New platform to help boost e-learning

Pupils during class at Groupe Scolaire Camp Kigali in January 2020. A new technology platform ‘Homeskul’ was developed to respond to the learning needs of students and teachers who have been left with nowhere to go. / Photo: File.

The new Coronavirus global pandemic has led to countrywide shutdown of schools, leaving many teachers especially those in private schools to stay home without work.

Even with the adoption of online learning and teaching, a few teachers have been able to sustain their jobs, and it’s not clear with the world will recede the pandemic despite optimism from some governments.


A new technology platform, Homeskul, could provide relief to struggling teachers. Teachers who are qualified and are on board on the new platform are able to earn from their knowledge and teach at their convenience.


A team of Rwandan developers backed by investors from the UK and US have developed an electronic learning platform that seeks to connect teachers and students.


Homeskul is an e-learning portal that connects experienced teachers to parents who are busy to homeschool their children.

According to Olivier Nshizirungu, a lead developer, the platform was developed to respond to the learning needs of students and teachers who have been left with nowhere to go.

“We came up with this idea because we saw the need from students who wanted to learn from the best teachers but they couldn't bring them home because of Covid-19 pandemic,” he says.

The platform provides the right learning environment for students to improve their education. Everything is in one portal, students can interact with teachers through videos, access study materials, and chat directly with them.

Hiring process

Nshizirungu who’s also the chief executive of Loxotech highlights that teachers who are registered on the platform have to go through the recruitment process through which their applications and CVs are assessed.

“We contact their referees to make sure that the kind of education they will provide will truly benefit the students,” he notes

Olivier Nshizirungu, one of the developers of ‘Homeskul’. Photo: Courtesy.

“In case we have teachers who are not providing what students are expecting, we give notice to them to improve and failure to do so leads to being removed,” he adds.

Currently, most of the platforms on the market have limited features that do not support interactive learning and teaching.

Few have chat systems that allow students to chat directly with teachers, while many others don't have automated online quiz.

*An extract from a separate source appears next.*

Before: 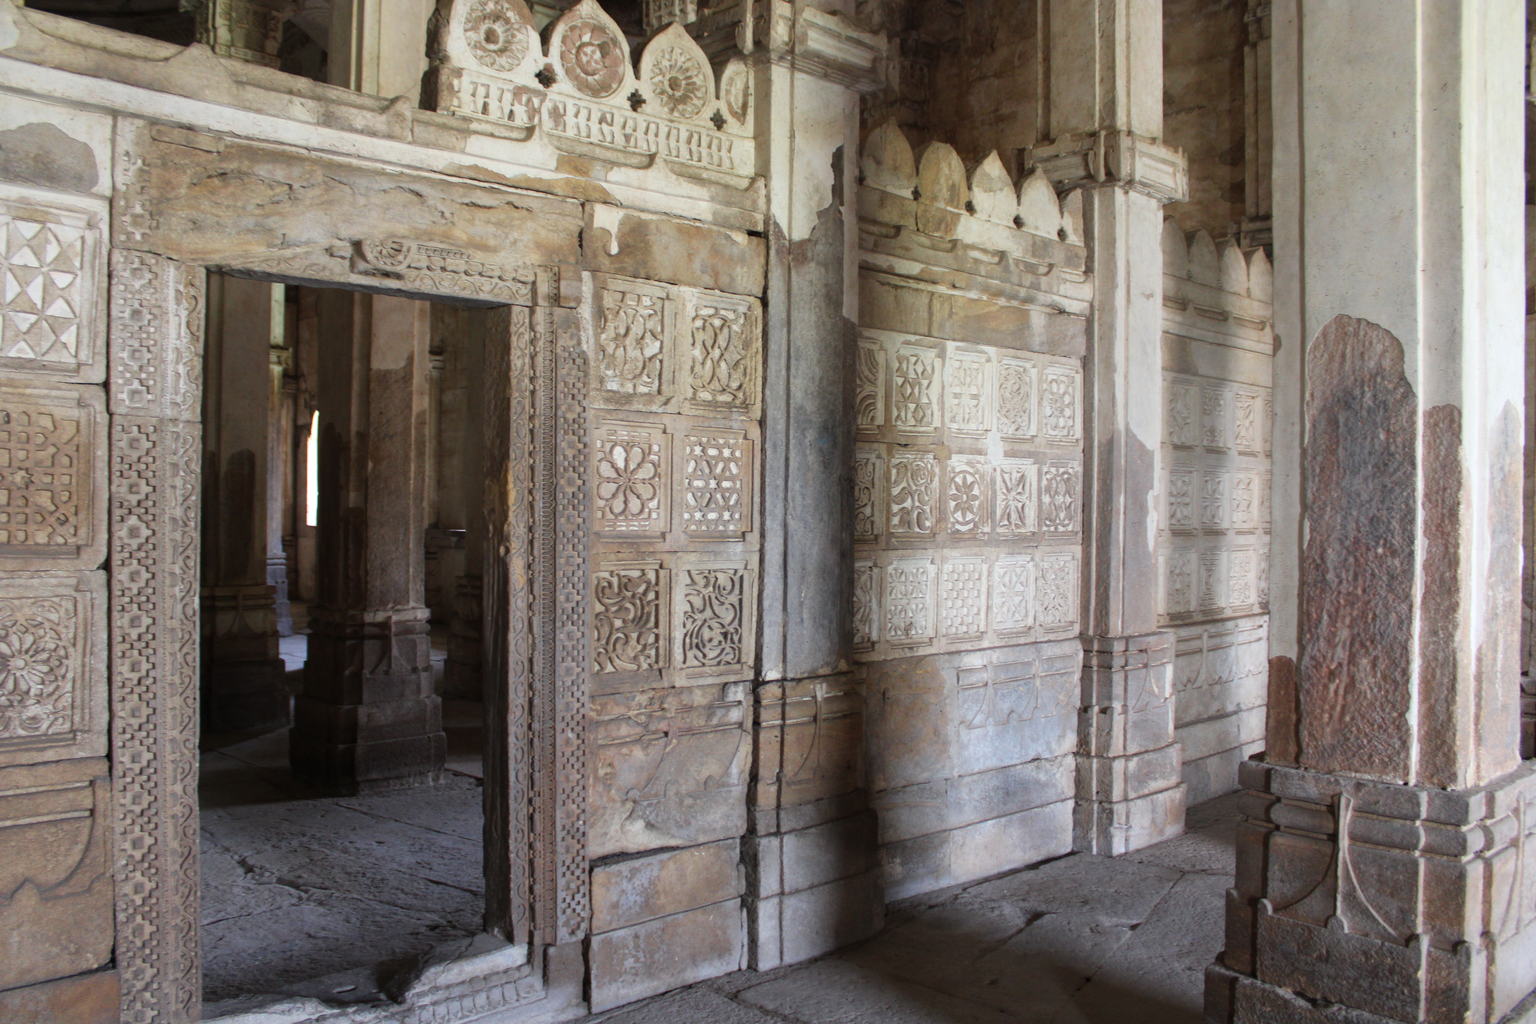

An example of such a platform is Moddle, which many schools around the country are currently using. Moddle is essentially an online learning platform that only enables students to access learning materials.

Teachers sign income share agreements, allowing them to get 60 per cent commission on the fee paid by a student through the platform.

Teachers on the platform teach everything from the national education programme to Cambridge international programme, and Centre National d'Enseignement à Distance (CNED).

Jabo Butera, a Rwandan living in the UK and one of the financial backers of the platform says investing in such platforms will enable Africans to access skills that were not able to be accessed before.

“Education is important but accessing the right information is hard. I left for the UK in pursuit for a good education. Technology is now allowing an opportunity for everyone to access the same level of education,” he notes.

“Investing in such a platform enables Rwandans and Africans, in general, to access skills and knowledge at an affordable rate,” he adds.

They say they are in the process of rolling out the platform in countries like Guinea Conakry, Democratic Republic of Congo (DRC), and the UK where officials have already expressed interest.